Yes, kids need to be around each other. Yes (perhaps) kids get less sick and/or die from COVID-19. But these truths continue to be self-evident:
-- Kids are rolling the dice too. Kids still get it. Kids still get sick. Kids still die.
-- Kids can pass it to adults and can kill them (there are examples of this). Again, playing the odds because we have not had schools open so we do not know the rate of this – could be like the general population, could be less.
-- Sure, it is a low percent of kids (we think, so far) who get sick enough to stay home, but one positive kid shuts down a school. So, actions must be taken ahead of time for the absolutely likely event that your kid will go to school for a period of time and then have to come home on lock down.
-- Germany did this best. And they still sent kids home, contact traced, and shut schools. This is the model if we want kids to interact in person for at least a portion of their school season.

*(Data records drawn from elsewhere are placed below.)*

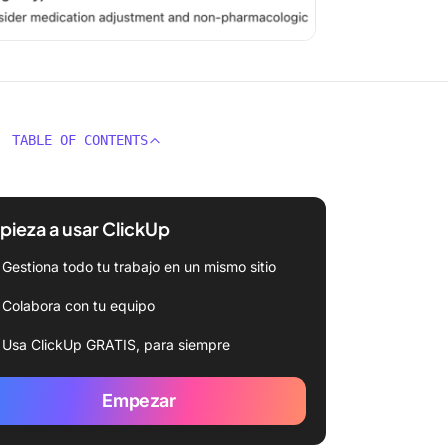
TABLE OF CONTENTS
ieza a usar ClickUp
Gestiona todo tu trabajo en un mismo sitio
Colabora con tu equipo
Usa ClickUp GRATIS, para siempre
Empezar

-- BUT this is only the model if the virus in the general population is low or trending downward. Right now, all bets are off for many districts in counties/cities/towns that are out of control
-- High school and older should stay home and tele-learn. If they don’t learn as well, it’s on them. Parents should be able to know what kind of kid they have by the time they are in high school or college. They will learn or not for now and when the pandemic is over they will have to catch up or not.
-- College age that have to pay tuition to stay home? Yes, suck it up. Our schools want you back some day, so keep paying the teachers and infrastructure even if you are not there.

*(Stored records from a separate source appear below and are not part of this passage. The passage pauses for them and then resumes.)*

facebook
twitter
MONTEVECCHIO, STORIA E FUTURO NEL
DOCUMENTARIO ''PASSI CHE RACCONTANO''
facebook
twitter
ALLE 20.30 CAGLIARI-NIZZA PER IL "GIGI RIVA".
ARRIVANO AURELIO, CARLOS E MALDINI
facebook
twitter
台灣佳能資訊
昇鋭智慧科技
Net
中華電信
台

-- And seriously, do you have to ask what I think about sending international students home if they have to tele-learn? Don’t make me have a full-blown rant here.
-- Younger kids are really the challenge. Having sensible, controlled, and masked play groups outside, and low numbers in indoor areas (including gyms) are key. If the high schools are not being used for their students, then other grades (depending on district what cohort has the most kids) could socially spread to those spaces allowing more distance and more younger kids in person.
-- If your district is opening and you do not feel it is safe, get together with your kid’s friends parents and figure out Homeschool. There are loads of materials online and ways to do it. Involve the teachers because I promise, someone will get sick and the whole thing will shut down anyway so might as well be ready.
-- If your kids can go back safely because you are in a magical bubble somewhere in the USA where the trend is in your favor – go for it -- in a German cautious way.
Various agencies including the CDC are reporting that since March the USA has grossly underestimated how many people might have had the virus in one way or another. The US reported something like 120,000 cases in March and the health records and epidemiological math suggests it’s closer to OVER 8 MILLION. If you wondered how we are blowing up like we are it is because we have had vastly more undocumented and untraced people spreading the virus at will.
If any of this math ultimately bears out, we are a long, long way from over all this in the USA. PS: Great job the rest of the world!
Anyone else watch HAMILTON multiple times? Keep it up. That’s good medicine.
As always: Don’t be afraid. Be smart. And -- be well and take care of each other!
The chameleon photo I took last year in Madagascar is unrelated to this thread. He just looks cool and I thought was more cheery than COVID-19 photos! Enjoy!